Choosing a Runtime Storage Backend

The runtime storage backend determines how the data for ConvoKit objects is stored at runtime for use in Python code. Note that this should not be confused with the data format, which defines how Corpus data gets saved to a file for persistence and redistribution.

ConvoKit supports two backends: native Python (the default) and MongoDB. This guide provides a brief explanation of each one and why you might want to use them.

The Native Python Backend

ConvoKit’s default backend stores all data in system memory as native Python objects (e.g., lists and dictionaries). This means that once a Corpus has been loaded, reading and writing data to the Corpus is relatively fast, since all data is already in native Python representations so no conversion steps are needed. However, this also involves keeping all the data in system memory (RAM) at once, which means that for large corpora the memory cost can be quite high. Furthermore, since RAM is by definition volatile, any changes you make to the Corpus will persist only as long as your Python script or notebook stays running, unless you explicitly dump the Corpus to a file. As a result, changes may be lost if your script crashes or your computer shuts down unexpectedly.

We generally recommend sticking to the default native Python backend due to its speed and simplicity. In particular, it is a good choice for interactive sessions (e.g., ipython shell or Jupyter notebooks), where runtime errors won’t crash the whole session/notebook and hence the persistence issue is less vital, and where you may be performing a lot of experimental changes to a Corpus that would benefit from the faster read/write speed.

The MongoDB Backend

As the name suggests, the MongoDB backend stores all data in a MongoDB database. This provides two key advantages. First, it allows ConvoKit to take advantage of MongoDB’s lazy loading, so not all data needs to be loaded into system memory at once, resulting in a much smaller memory footprint which enables the use of extremely large corpora in environments that might not otherwise have enough memory to handle them (e.g., a personal laptop).
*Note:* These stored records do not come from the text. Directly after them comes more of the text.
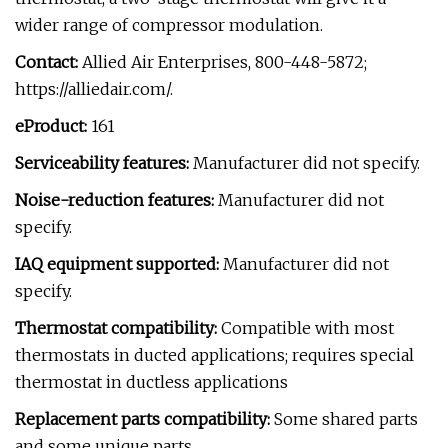
wider range of compressor modulation.
Contact:
Allied Air Enterprises, 800-448-5872;
https://alliedair.com/.
eProduct:
161
Serviceability features:
Manufacturer did not specify.
Noise-reduction features:
Manufacturer did not
specify.
IAQ equipment supported:
Manufacturer did not
specify.
Thermostat compatibility:
Compatible with most
thermostats in ducted applications; requires special
thermostat in ductless applications
Replacement parts compatibility:
Some shared parts
and some unique parts.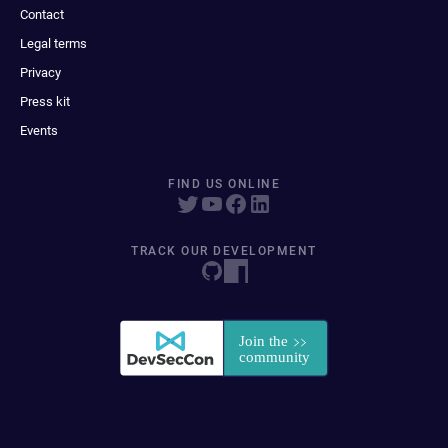
Contact
Legal terms
Privacy
Press kit
Events
FIND US ONLINE
TRACK OUR DEVELOPMENT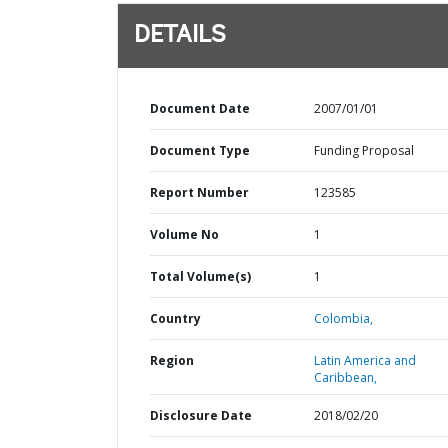
DETAILS
Document Date
2007/01/01
Document Type
Funding Proposal
Report Number
123585
Volume No
1
Total Volume(s)
1
Country
Colombia,
Region
Latin America and
Caribbean,
Disclosure Date
2018/02/20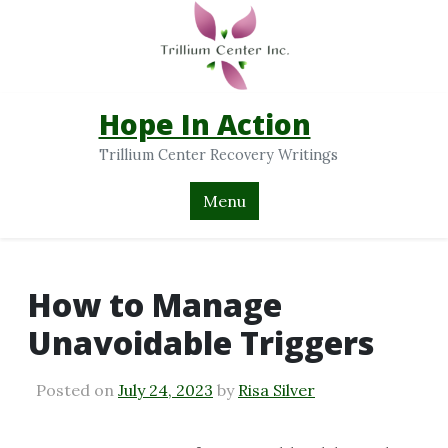
Hope In Action
Trillium Center Recovery Writings
Menu
How to Manage
Unavoidable Triggers
Posted on
July 24, 2023
by
Risa Silver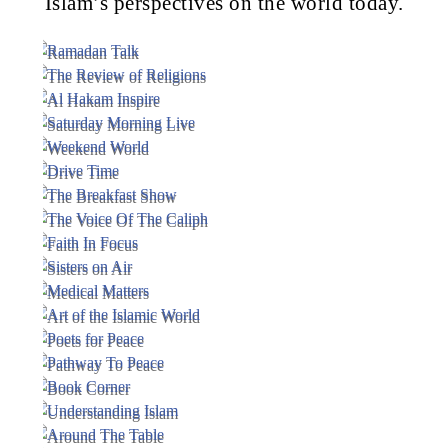
Islam’s perspectives on the world today.
Voice Of Islam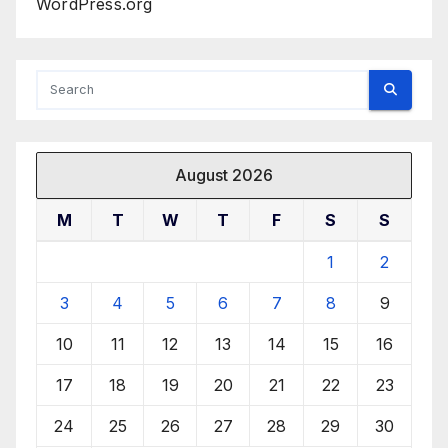
WordPress.org
August 2026
M
T
W
T
F
S
S
1
2
3
4
5
6
7
8
9
10
11
12
13
14
15
16
17
18
19
20
21
22
23
24
25
26
27
28
29
30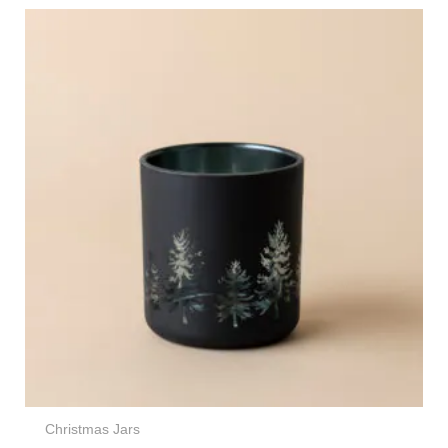
Christmas Jars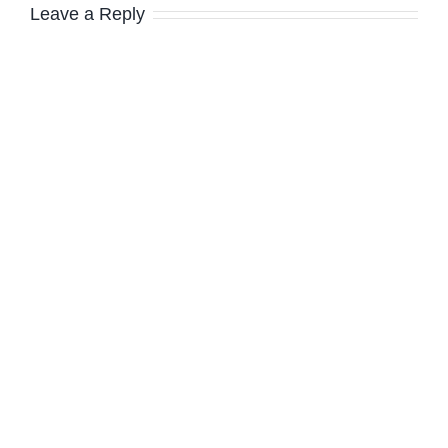
Leave a Reply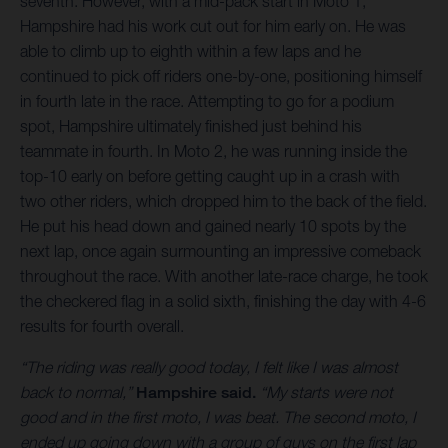
seventh. However, with a mid-pack start in Moto 1,
Hampshire had his work cut out for him early on. He was
able to climb up to eighth within a few laps and he
continued to pick off riders one-by-one, positioning himself
in fourth late in the race. Attempting to go for a podium
spot, Hampshire ultimately finished just behind his
teammate in fourth. In Moto 2, he was running inside the
top-10 early on before getting caught up in a crash with
two other riders, which dropped him to the back of the field.
He put his head down and gained nearly 10 spots by the
next lap, once again surmounting an impressive comeback
throughout the race. With another late-race charge, he took
the checkered flag in a solid sixth, finishing the day with 4-6
results for fourth overall.
“The riding was really good today, I felt like I was almost
back to normal,”
Hampshire said.
“My starts were not
good and in the first moto, I was beat. The second moto, I
ended up going down with a group of guys on the first lap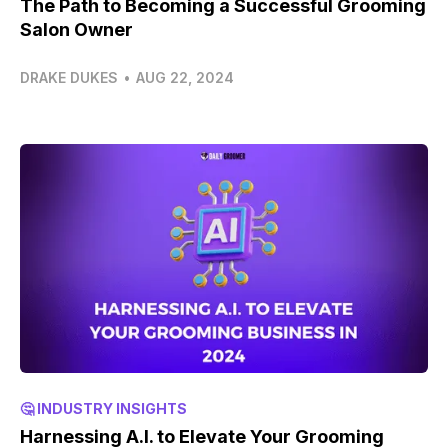
The Path to Becoming a Successful Grooming
Salon Owner
DRAKE DUKES
•
AUG 22, 2024
🤔 INDUSTRY INSIGHTS
Harnessing A.I. to Elevate Your Grooming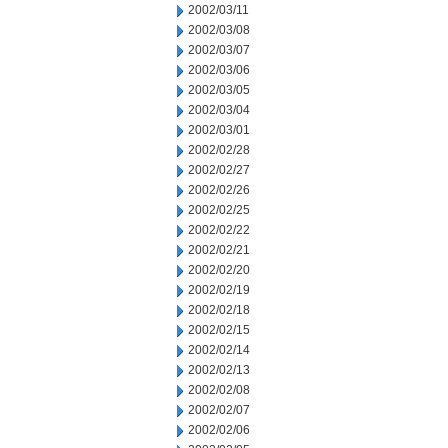
2002/03/11
2002/03/08
2002/03/07
2002/03/06
2002/03/05
2002/03/04
2002/03/01
2002/02/28
2002/02/27
2002/02/26
2002/02/25
2002/02/22
2002/02/21
2002/02/20
2002/02/19
2002/02/18
2002/02/15
2002/02/14
2002/02/13
2002/02/08
2002/02/07
2002/02/06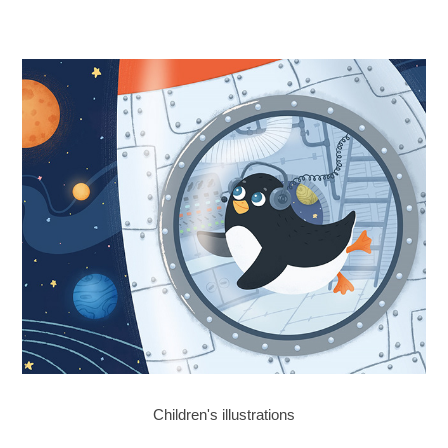
Children's illustrations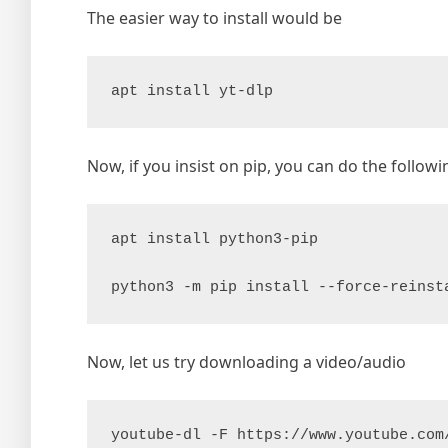
The easier way to install would be
apt install yt-dlp
Now, if you insist on pip, you can do the followi
apt install python3-pip

python3 -m pip install --force-reinst
Now, let us try downloading a video/audio
youtube-dl -F https://www.youtube.com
Second, since all changes are written to the database, which is backed by on-disk files, changes are resilient to unexpected crashes; in the event of such a crash you can simply reconnect to the database to pick up where you left off. On the other hand, reading and writing data to the Corpus is much slower in the MongoDB backend, both because doing so involves database reads/writes which are disk operations (slower than RAM operations) and because data must be converted between MongoDB format and Python objects. Note that using the MongoDB backend requires some additional setup; see the MongoDB setup guide for instructions.

We recommend the MongoDB backend for the following use cases: memory-limited environments where your available RAM is insufficient to use your desired Corpus with the default backend; and live-service environments where you expect to continuously make changes to a Corpus over time and need to be resilient to unexpected crashes (e.g., using a Corpus as a component of a web server).

How to Change Backends

Once you have chosen the backend that best suits your purposes, the next step is to tell ConvoKit to use it. This can be done in three ways:

  1. Corpus-level: ConvoKit supports specifying a backend on a per-Corpus basis. This is done through the backend parameter when constructing a corpus. You can set this parameter to the string "mem" for the native Python backend or "db" for the MongoDB backend. It is possible to mix Python-backed and MongoDB-backed corpora in the same script.

  2. System-level: If you want to change the default backend in all ConvoKit code that runs on your computer (i.e., the backend that gets used when the backend parameter is not given), this is controlled by the ConvoKit system setting "default_backend". This is set to "mem" when ConvoKit is first installed, but you can change it to "db" to tell ConvoKit to use the MongoDB backend by default. Note: ConvoKit system settings are found in the config.yml file, which is located in the hidden directory ~/.convokit.

  3. Script-level: As an in-between option, if you want to change the default backend option used in a specific Python script but not at the whole-system level, you can do this by setting the environment variable CONVOKIT_BACKEND before running your script. For example, if you normally run your script as python3 myscript.py, running it instead as CONVOKIT_BACKEND=db python myscript.py will set the default backend to MongoDB for that run of the script only.

Differences in Corpus behavior between backends

For the most part, the two backends are designed to be interchangeable; that is, code written for one backend should work in the other backend out-of-the-box. We made deliberate design choices during implementation to ensure consistent behavior of the code between the two supported backends. However, some specifics of MongoDB result in one minor differences in Corpus behavior that you should be aware of when writing your code.

Since the MongoDB backend uses a MongoDB database as its data storage backend, it needs to give that database a name. Thus, there is an additional parameter in the Corpus constructor, db_collection_prefix, which is only used by the MongoDB backend. This parameter determines how the MongoDB database will be named. Note that you still have the option of not specifying a name, but in this case a random name will be used. It is best practice to explicitly supply a name yourself, so you know what database to reconnect to in the event that reconnection is needed after a system crash.